C’est un film étrange, assez difficile à circonscrire, qui joue lui-même de cette indécidabilité, s’ouvrant sur dix bonnes minutes de discussions auxquelles on ne comprend strictement rien. De quoi s’agit-il ? D’un film en train de se faire. Et encore, on l’apprend en cours de route. La route, le voyage, les trajets, voilà une bonne manière de monter dans ce train. Après ces dix bonnes minutes de brouillard, Emmanuel Carrère arrête le film pour nous expliquer : où est Kotelnich, ce qu’il est venu y faire, qui sont les gens qui parlent, qui sont ces prénoms (Ania, Sacha). Pourquoi kotelnitch, cette ville située aux pieds de l’Oural, à 800 km de Moscou, est le terminus. D’Emmanuel Carrère, on sait qu’il est un romancier à succès dont certains des livres ont été portés sans trop de bonheur à l’écran (La Classe de neige par Claude Miller, L’Adversaire par Nicole Garcia). On peut savoir aussi qu’il est le fils d’Hélène Carrère d’Encausse, et qu’à ce titre on pourrait imaginer un film-pèlerinage auprès des racines. Mais pas du tout, ou du moins pas si frontalement. Tout commence par un projet de reportage pour la télévision, sur le destin surréaliste d’un soldat hongrois enrôlé à 19 ans par la Wehrmacht, fait prisonnier par les Soviétiques, enfermé en prison (à kotelnitch), oublié (il ne parlait que le hongrois), considéré pour mort par les siens, jeté dans un asile. 55 ans plus tard, il retrouve sa famille, il a 75 ans. Cette histoire et ce reportage ne sont pas le prétexte du film. Ils sont, au même titre, que les autres, des événements, dont l’appartenance au monde exige qu’ils soient regardés. Carrère poursuit l’explication : à kotelnitch, il fait la connaissance d’une fille, Ania, francophone, et de son ami Sacha, représentant local du FSB (ex-KGB) qui refuse paranoïaquement de se faire filmer. Ania semble romanesque, elle parle d’espions. Carrère retourne la filmer mais, quelques temps plus tard, elle est devenue mère de famille, banal. Déception. Un dernier événement, tragique celui-là, est relaté : Ania et son bébé on été assassinés à la hache par un fou. Alors Carrère revient, une nouvelle fois, 40 jours après le drame, délai -dit-on chez les Orthodoxes- avant l’assomption de l’âme.

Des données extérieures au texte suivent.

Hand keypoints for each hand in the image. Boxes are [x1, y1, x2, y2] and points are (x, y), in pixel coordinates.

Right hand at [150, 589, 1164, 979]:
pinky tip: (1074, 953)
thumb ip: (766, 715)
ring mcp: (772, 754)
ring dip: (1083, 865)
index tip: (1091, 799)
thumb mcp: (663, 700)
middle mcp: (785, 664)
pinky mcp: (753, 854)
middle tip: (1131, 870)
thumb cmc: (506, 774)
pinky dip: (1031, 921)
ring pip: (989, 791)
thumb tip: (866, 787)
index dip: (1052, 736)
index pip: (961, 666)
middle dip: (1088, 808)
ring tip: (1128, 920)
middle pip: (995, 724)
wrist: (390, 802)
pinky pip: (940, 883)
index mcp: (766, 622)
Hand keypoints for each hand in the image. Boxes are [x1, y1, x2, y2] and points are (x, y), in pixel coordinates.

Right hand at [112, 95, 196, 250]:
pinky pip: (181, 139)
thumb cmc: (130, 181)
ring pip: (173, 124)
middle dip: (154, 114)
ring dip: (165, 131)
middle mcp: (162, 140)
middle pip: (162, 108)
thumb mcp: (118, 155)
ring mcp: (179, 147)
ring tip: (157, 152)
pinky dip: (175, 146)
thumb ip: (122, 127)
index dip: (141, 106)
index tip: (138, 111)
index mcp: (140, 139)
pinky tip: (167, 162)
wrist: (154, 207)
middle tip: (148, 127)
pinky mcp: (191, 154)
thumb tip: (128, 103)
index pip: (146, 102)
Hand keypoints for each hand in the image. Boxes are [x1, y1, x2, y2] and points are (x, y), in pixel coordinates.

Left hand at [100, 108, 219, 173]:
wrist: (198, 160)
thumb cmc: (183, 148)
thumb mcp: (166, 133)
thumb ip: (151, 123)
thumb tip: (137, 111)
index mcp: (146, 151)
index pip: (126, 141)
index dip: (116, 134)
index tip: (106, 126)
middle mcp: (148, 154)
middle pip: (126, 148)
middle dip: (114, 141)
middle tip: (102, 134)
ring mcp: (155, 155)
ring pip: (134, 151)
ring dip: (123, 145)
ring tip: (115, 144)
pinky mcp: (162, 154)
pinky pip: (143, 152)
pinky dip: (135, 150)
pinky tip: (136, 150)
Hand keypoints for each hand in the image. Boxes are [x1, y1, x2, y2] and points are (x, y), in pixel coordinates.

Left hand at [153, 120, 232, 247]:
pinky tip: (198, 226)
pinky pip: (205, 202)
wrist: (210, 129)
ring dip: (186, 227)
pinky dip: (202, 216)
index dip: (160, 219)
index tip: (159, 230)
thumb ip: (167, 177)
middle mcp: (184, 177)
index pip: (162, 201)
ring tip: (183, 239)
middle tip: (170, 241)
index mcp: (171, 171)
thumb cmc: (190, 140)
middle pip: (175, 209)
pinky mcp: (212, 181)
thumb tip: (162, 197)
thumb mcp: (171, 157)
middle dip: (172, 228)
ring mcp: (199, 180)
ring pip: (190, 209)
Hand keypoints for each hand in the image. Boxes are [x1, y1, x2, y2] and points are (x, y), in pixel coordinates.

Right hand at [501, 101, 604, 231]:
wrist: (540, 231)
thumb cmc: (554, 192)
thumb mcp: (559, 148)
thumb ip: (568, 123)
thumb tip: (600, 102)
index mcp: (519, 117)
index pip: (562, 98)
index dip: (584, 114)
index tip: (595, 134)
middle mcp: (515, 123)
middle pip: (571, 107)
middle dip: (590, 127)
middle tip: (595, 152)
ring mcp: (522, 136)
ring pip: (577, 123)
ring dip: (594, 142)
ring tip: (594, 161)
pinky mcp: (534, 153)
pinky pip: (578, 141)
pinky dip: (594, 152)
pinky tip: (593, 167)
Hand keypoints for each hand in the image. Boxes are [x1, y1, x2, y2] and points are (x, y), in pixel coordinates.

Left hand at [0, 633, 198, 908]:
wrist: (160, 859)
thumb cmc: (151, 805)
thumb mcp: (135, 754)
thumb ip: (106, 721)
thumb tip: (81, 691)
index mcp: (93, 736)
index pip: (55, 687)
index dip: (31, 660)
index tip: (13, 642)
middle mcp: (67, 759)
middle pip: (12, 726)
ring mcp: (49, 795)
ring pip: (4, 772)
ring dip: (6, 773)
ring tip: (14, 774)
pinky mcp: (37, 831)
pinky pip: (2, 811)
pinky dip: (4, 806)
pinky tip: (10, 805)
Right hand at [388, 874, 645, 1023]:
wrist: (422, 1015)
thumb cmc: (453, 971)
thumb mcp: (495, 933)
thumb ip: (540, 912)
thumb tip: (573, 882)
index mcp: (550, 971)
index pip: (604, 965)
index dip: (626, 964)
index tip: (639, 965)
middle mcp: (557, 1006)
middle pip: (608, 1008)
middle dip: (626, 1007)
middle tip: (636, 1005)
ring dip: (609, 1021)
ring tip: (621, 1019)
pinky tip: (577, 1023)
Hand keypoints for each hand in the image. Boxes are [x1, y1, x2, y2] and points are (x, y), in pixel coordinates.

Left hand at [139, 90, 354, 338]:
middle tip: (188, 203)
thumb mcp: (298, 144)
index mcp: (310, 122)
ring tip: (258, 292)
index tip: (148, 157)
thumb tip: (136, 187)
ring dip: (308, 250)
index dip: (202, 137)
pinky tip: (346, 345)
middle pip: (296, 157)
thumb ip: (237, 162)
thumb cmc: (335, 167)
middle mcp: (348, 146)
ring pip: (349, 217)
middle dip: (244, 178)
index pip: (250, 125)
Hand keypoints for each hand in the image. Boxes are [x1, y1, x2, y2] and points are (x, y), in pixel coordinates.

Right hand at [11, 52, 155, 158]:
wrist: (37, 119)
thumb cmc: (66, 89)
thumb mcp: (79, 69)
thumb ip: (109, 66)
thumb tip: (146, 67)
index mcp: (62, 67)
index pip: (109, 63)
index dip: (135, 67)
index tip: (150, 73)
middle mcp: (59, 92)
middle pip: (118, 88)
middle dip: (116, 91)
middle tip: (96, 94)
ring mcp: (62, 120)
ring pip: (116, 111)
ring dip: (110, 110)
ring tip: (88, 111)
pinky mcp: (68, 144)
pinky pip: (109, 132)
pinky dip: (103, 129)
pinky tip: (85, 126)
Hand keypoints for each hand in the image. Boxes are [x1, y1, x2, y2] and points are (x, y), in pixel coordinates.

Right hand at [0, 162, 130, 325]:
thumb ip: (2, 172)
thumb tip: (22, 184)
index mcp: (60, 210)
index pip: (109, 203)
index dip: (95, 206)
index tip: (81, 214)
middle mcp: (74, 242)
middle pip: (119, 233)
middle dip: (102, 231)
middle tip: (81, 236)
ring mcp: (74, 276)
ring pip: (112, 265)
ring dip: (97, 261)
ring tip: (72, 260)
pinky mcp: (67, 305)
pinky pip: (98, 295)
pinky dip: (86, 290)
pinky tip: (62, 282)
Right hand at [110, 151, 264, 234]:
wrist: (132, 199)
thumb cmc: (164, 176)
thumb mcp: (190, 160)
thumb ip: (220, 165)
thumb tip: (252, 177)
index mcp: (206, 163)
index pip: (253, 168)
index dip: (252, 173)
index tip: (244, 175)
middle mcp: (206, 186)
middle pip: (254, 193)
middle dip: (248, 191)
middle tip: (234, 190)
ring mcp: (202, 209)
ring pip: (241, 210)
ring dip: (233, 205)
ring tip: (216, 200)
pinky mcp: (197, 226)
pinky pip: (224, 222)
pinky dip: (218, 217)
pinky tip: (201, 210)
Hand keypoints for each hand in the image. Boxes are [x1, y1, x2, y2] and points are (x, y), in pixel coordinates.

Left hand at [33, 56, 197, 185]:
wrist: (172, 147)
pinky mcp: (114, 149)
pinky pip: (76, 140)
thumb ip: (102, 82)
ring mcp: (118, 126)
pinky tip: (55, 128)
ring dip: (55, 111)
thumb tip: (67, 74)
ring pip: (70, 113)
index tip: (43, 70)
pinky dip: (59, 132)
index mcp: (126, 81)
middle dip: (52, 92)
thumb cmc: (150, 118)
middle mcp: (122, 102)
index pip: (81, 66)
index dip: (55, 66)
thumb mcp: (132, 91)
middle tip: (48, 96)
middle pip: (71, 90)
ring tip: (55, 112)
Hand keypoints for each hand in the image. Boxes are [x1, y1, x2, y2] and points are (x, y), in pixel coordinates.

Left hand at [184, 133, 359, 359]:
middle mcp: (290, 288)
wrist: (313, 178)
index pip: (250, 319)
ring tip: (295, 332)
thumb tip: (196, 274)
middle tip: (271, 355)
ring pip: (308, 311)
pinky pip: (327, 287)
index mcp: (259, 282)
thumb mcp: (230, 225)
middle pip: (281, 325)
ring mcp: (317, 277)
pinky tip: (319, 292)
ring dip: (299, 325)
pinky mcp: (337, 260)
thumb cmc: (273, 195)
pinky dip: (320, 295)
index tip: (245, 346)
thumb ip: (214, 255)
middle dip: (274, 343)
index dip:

Même si Carrère est très présent à l’image, Retour à kotelnitch est un film humble où se partage démocratiquement les images, les récits, les sentiments de chacun. Par cette attention constante au réel (un peu dans la lignée de Jean Rouch, qui vient de mourir…), qui fait que l’événement commande jusqu’à l’existence du film (s’il ne se passe rien, on filme ce rien, on s’ennuie un peu, on attend ou on arrête), et surtout par la manière dont le récit intime, l’écriture de soi aussi bien que la lecture du roman familial, s’inscrit en douceur dans l’espace des autres et dans l’espace du film lui-même, se fond en lui. La multitude d’histoires présentes, enfouies, imaginaires ou incompréhensibles se mêlent à l’incertitude de l’instant lui-même, dans ce rapport un peu arrosé (on y boit beaucoup de vodka) à la caméra, où l’opérateur est régulièrement apostrophé. Le plus beau, dans le film, est la façon dont tout (jusqu’à l’histoire personnel et les sentiments de Carrère) trouve sa place, s’imbrique, jusqu’à produire par advenir pur, une sorte de W. ou le souvenir d’enfance -toutes proportions gardées-, des récits parallèles qui convergent d’eux-mêmes vers un territoire personnel, discrètement universel. C’est aussi pourquoi le cinéma nous touche, parce que les histoires des autres sont aussi les nôtres.